→ **Tasks to perform**
**a.** Using the visitors guide, answer the following:
(i) In what year did Lewis & Clark begin their journey?
(ii) How many acres of tall-grass prairie and woodlands does the Olin Nature Preserve have?
(iii) Which city is the largest in the Scenic Byway area?
**b.** Rewrite the part of the visitors guide that opens with the words containing "Visitors Guide to" and closes with "Rivers Scenic Byway.", swapping "joggers" for "runners".

→ **Selected excerpt**
=== Begin Enclosure ===

Visitors Guide to
Regional Attractions
in the Meeting of the Great Rivers Scenic Byway Area
Madison, Jersey & Calhoun Counties, Illinois
A wide range of places to see and things to do awaits visitors to the Meeting of the Great Rivers Scenic Byway region. If you’re interested in history the area the Lewis & Clark and Cahokia Mounds State Historic Sites are just a few sites that can be found. The same can be said for nature lovers who will find plants, animals and landscapes at Pere Marquette State Park, Horseshoe State Park, and a large number of other natural areas. Bikers, joggers, and walkers can travel on the Sam Vadalabene Bike Trail that winds it way right along the Mississippi. These are just a few of the attractions that can be found in the Meeting of the Great Rivers Scenic Byway.

Wood River Area
  The Meeting of the Great Rivers Scenic Byway begins in the town of Hartford. The Hartford/Wood River area is Lewis & Clark country because it was here that those great explorers began their journey in 1804. Farther north in East Alton are the Melvin Price Locks and Dam and the National Great Rivers Museum.

Alton Area
  Alton is the largest city in the Scenic Byway area. Alton is the home of several Civil War related sites, as well as the Alton Museum of History and Art, Robert Wadlow (the world's tallest man,) and several historic districts. In Godfrey, visitors can find 300 acres of tall-grass prairie and woodlands at the Olin Nature Preserve. Crossing the Mississippi via the Clark Bridge leads to the Riverlands Environmental Demonstration Area. Just northwest of the Alton Visitors Center is the start of the Sam Vadalabene Bike Trail.

=== End Enclosure ===

Photographed scenes with lens parameters

=== Begin Enclosure ===

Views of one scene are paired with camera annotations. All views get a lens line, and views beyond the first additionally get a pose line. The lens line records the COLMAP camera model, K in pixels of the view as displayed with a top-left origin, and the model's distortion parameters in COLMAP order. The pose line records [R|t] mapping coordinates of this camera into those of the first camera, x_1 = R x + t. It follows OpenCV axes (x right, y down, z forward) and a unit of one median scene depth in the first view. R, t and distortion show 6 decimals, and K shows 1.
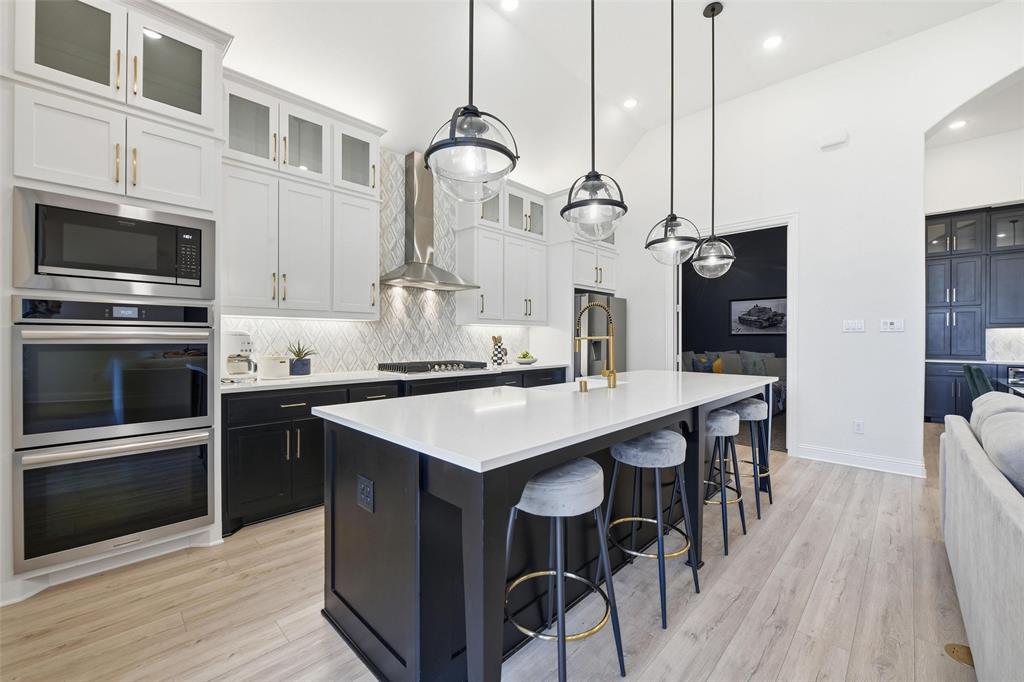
lens RADIAL K [[411.8, 0, 532.7], [0, 411.8, 337.6], [0, 0, 1]] dist [0.017239, -0.000031]
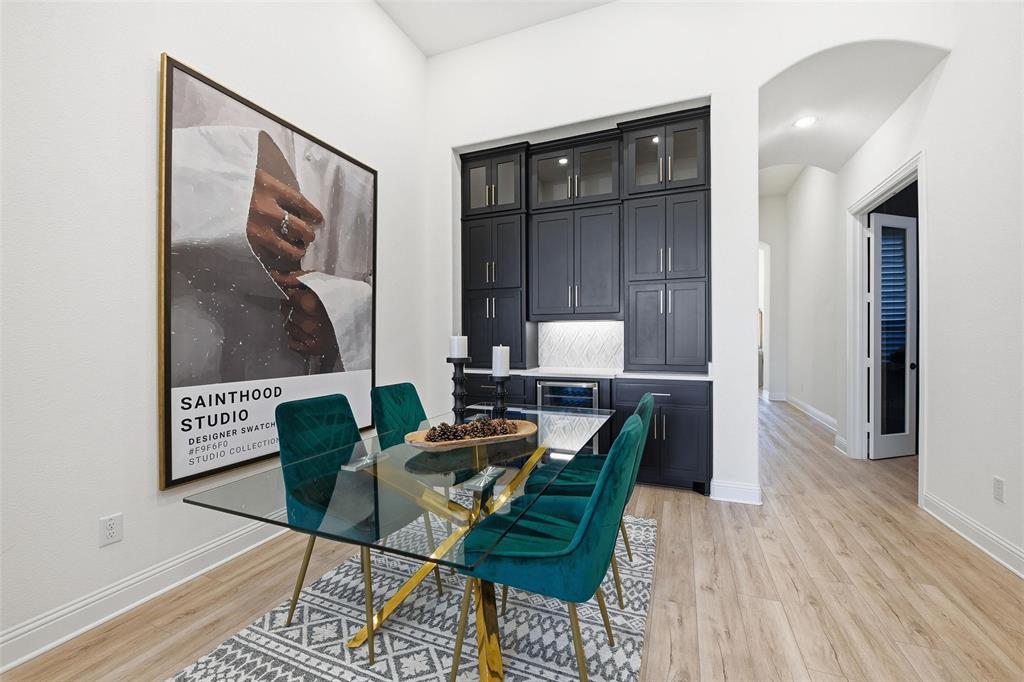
lens RADIAL K [[404.2, 0, 520.9], [0, 404.2, 339.0], [0, 0, 1]] dist [-0.000627, 0.000070]
pose [[0.936992, -0.006302, 0.349295, 1.700140], [0.007296, 0.999972, -0.001531, 0.014767], [-0.349275, 0.003983, 0.937012, 0.760903]]
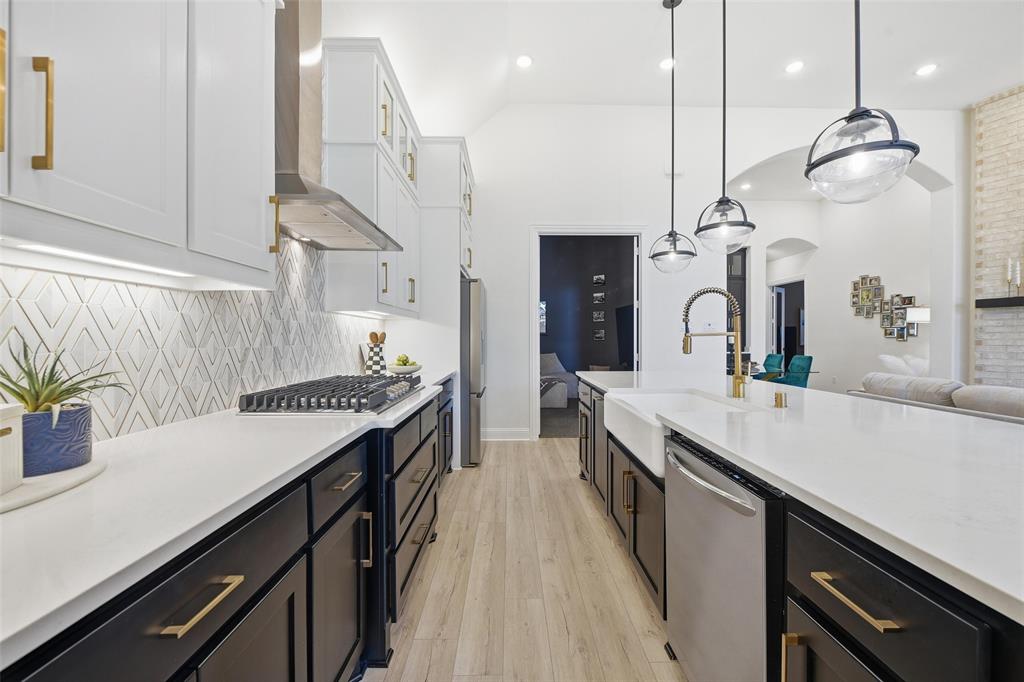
lens RADIAL K [[404.2, 0, 520.9], [0, 404.2, 339.0], [0, 0, 1]] dist [-0.000627, 0.000070]
pose [[0.722915, -0.007020, 0.690901, -0.580453], [0.001347, 0.999961, 0.008751, 0.003403], [-0.690936, -0.005396, 0.722896, 0.656043]]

=== End Enclosure ===

→ **Set of answers**
**a.**
(i) 1804
(ii) 300 acres
(iii) Alton

**b.**
Visitors Guide to
Regional Attractions
in the Meeting of the Great Rivers Scenic Byway Area
Madison, Jersey & Calhoun Counties, Illinois
A wide range of places to see and things to do awaits visitors to the Meeting of the Great Rivers Scenic Byway region. If you’re interested in history the area the Lewis & Clark and Cahokia Mounds State Historic Sites are just a few sites that can be found. The same can be said for nature lovers who will find plants, animals and landscapes at Pere Marquette State Park, Horseshoe State Park, and a large number of other natural areas. Bikers, runners, and walkers can travel on the Sam Vadalabene Bike Trail that winds it way right along the Mississippi. These are just a few of the attractions that can be found in the Meeting of the Great Rivers Scenic Byway.